Cuentan las paredes del Consejo de Ministros que solo la distancia que han de guardar ahora quienes allí se sientan evita que anden a bofetadas entre los dos bandos, porque aquello ya no es un Ejecutivo de coalición sino el «Gobierno de pescozón», un Gabinete que anda a palos no solo por la letra de cada real decreto sino por quién sale después a venderlo en esas extrañas ruedas de prensa a las que no asiste la prensa (no dejamos de innovar) sino el secretario de Estado de Comunicación, un miembro más del Gobierno. Así se las ponen a Kim Jong-un… Comentan las paredes de La Moncloa que ya no sería necesario llevar catering para que los ministros tomen un

 tentempié porque con la ensalada de tortas que se despacha en cada Consejo más de uno y de una van bien comidos. Y claro está, luego el paripé, la escenificación de que aquello es una piña, que todos van a una y que allí dentro no pasa nada más allá de los codazos que se dispensan por el pasillo para ir a la sala de prensa donde no está la prensa con el chunda-chunda del último decreto milagroso que va a salvar a los españoles de esta plaga.

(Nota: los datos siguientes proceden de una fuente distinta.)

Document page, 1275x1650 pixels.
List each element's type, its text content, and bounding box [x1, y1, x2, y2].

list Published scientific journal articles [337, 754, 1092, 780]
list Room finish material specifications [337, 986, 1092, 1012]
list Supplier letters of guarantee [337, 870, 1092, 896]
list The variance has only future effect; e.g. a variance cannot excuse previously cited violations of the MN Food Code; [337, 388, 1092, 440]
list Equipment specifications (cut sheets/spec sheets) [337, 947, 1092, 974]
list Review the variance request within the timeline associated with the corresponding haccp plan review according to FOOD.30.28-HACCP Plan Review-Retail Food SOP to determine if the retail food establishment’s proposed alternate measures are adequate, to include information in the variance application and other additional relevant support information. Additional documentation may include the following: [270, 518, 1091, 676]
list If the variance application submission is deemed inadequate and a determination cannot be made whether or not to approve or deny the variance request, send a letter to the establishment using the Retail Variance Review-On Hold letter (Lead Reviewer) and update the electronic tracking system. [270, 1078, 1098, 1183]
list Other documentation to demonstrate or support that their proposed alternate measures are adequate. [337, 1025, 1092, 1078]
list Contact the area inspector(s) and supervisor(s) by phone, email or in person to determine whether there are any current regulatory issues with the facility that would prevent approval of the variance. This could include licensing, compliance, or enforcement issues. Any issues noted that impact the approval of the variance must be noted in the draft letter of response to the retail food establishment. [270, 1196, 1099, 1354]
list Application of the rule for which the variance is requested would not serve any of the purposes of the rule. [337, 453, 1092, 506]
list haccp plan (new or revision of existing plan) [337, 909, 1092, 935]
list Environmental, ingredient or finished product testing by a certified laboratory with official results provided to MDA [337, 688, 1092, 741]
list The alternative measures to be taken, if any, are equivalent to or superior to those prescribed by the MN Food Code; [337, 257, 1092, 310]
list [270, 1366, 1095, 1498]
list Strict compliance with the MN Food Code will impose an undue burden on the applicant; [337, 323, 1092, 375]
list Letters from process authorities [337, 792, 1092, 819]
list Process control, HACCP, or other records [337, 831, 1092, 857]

Porque si para anunciar los «decretos milagro» hay codazos, para eso de las ayudas, las subvenciones, los aplazamientos… para dar la cara sobre el aumento diario de los muertos o de los 5.607 ingresados en las UCI, para el papelón de los test falsos o para el de las mascarillas que no llegan o los respiradores que tampoco, para todo eso suelen mandar a la rueda de prensa sin la prensa a los números tres, cuatro o cinco de cada ministerio, que van contestando o no las preguntas que selecciona el secretario de Estado de Comunicación, un subordinado de Sánchez, de entre las remitidas por los medios.

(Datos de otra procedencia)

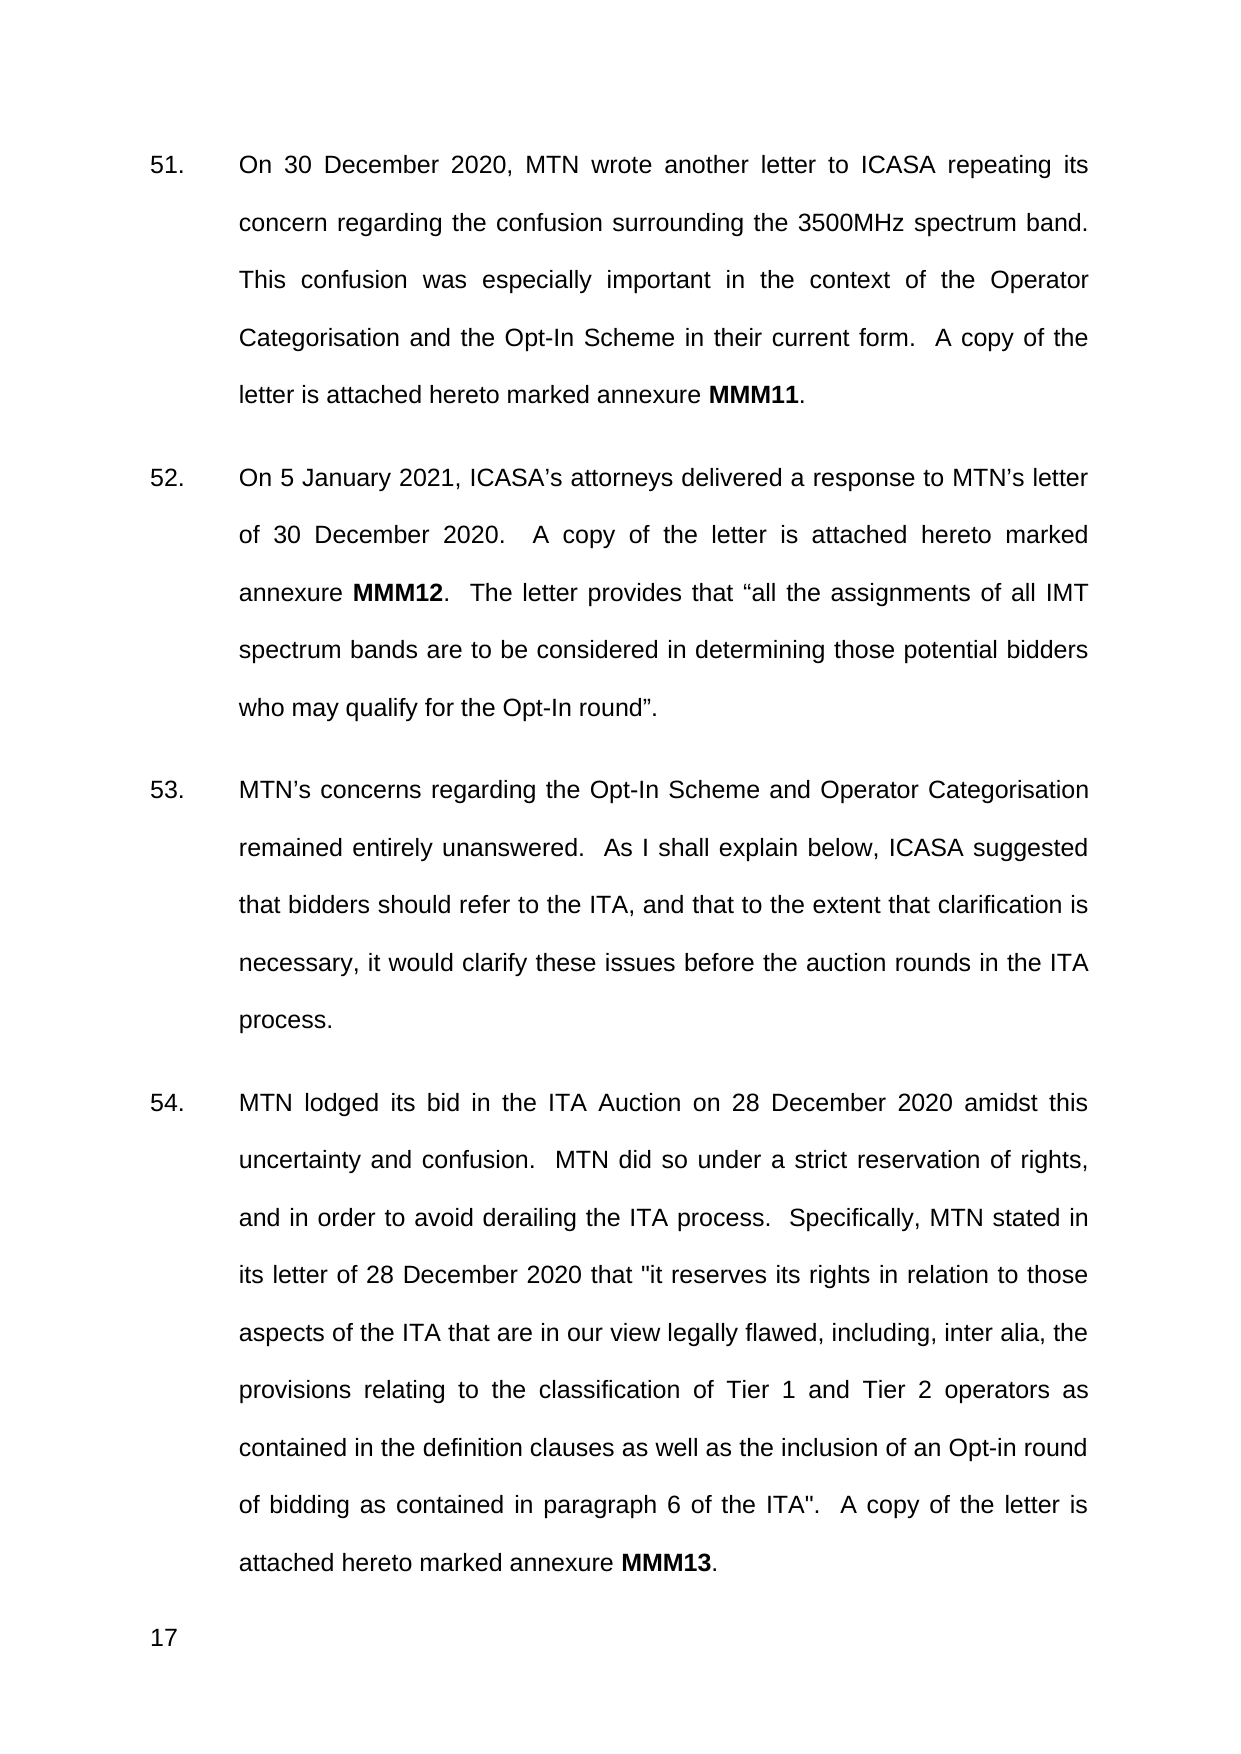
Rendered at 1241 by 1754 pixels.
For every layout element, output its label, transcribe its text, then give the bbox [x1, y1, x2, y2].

text MTN lodged its bid in the ITA Auction on 28 December 2020 amidst this uncertainty and confusion. MTN did so under a strict reservation of rights, and in order to avoid derailing the ITA process. Specifically, MTN stated in its letter of 28 December 2020 that "it reserves its rights in relation to those aspects of the ITA that are in our view legally flawed, including, inter alia, the provisions relating to the classification of Tier 1 and Tier 2 operators as contained in the definition clauses as well as the inclusion of an Opt-in round of bidding as contained in paragraph 6 of the ITA". A copy of the letter is attached hereto marked annexure MMM13. [150, 1087, 1090, 1576]
text MTN’s concerns regarding the Opt-In Scheme and Operator Categorisation remained entirely unanswered. As I shall explain below, ICASA suggested that bidders should refer to the ITA, and that to the extent that clarification is necessary, it would clarify these issues before the auction rounds in the ITA process. [150, 775, 1090, 1034]
text On 30 December 2020, MTN wrote another letter to ICASA repeating its concern regarding the confusion surrounding the 3500MHz spectrum band. This confusion was especially important in the context of the Operator Categorisation and the Opt-In Scheme in their current form. A copy of the letter is attached hereto marked annexure MMM11. [150, 150, 1090, 409]
text On 5 January 2021, ICASA’s attorneys delivered a response to MTN’s letter of 30 December 2020. A copy of the letter is attached hereto marked annexure MMM12. The letter provides that “all the assignments of all IMT spectrum bands are to be considered in determining those potential bidders who may qualify for the Opt-In round”. [150, 462, 1090, 721]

El que nunca falla cuando se trata de ayudas, subvenciones, moratorias y demás decretos para salvar «a la gente» es el vicepresidente segundo, que ya hemos perdido la cuenta de las veces que se ha saltado la cuarentena (su mujer sigue infectada) que el Ejecutivo del que él forma parte obliga a guardar a todos los españoles que conviven con contagiados. «Cuarentenas a mí… ¡hombre, por favor, aún hay clases!».

Cada semana aparece Iglesias «con el escudo social», recién llegado de la dacha de Galapagar, a salvar «a los de abajo» con un mitin que no lo mejora el delegado de un instituto en una asamblea durante el recreo. Con estos bueyes debe arar España en su hora más grave.